_EXERCISE REQUIREMENTS_
Count the lines below that contain the string "scientific", treating uppercase and lowercase as different, and give only the number.

+===+

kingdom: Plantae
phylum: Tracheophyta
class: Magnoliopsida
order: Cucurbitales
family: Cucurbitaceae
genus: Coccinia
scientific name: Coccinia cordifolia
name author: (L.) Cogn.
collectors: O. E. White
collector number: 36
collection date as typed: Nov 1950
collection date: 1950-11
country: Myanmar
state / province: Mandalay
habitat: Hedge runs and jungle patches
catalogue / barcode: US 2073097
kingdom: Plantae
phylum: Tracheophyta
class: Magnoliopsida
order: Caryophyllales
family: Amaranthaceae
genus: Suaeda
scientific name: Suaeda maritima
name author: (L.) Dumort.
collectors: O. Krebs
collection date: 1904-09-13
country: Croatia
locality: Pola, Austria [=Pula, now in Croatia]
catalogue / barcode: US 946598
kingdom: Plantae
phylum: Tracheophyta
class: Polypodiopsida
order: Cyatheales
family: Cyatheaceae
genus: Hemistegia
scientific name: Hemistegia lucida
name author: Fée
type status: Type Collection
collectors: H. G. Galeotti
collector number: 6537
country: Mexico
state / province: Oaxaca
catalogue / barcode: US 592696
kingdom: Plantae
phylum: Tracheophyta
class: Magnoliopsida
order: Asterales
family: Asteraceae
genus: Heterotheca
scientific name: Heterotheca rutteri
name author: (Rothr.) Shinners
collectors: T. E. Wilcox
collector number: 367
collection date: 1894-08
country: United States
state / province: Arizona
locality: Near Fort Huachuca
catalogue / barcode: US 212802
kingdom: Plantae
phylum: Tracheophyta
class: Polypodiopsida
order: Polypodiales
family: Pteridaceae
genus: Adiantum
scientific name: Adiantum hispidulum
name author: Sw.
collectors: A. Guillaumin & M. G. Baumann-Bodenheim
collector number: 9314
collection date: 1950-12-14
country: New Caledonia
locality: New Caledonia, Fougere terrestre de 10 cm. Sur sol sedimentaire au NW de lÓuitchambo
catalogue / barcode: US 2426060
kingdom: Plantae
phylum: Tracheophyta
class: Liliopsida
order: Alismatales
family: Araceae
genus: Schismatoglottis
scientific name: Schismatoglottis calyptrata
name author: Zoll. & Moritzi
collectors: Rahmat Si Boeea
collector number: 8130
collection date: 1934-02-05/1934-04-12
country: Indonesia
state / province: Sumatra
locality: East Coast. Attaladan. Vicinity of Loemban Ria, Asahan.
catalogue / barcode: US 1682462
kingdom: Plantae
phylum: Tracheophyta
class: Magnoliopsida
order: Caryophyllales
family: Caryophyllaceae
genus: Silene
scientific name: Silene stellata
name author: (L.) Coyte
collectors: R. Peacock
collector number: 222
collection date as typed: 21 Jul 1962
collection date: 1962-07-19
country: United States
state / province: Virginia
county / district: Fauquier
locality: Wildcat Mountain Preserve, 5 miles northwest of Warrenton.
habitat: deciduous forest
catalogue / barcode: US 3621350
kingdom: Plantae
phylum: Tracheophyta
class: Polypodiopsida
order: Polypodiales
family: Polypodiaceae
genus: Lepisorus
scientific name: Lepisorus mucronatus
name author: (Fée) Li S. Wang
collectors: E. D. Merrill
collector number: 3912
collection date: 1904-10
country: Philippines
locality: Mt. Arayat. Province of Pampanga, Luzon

+===+

_SOLUTION_
8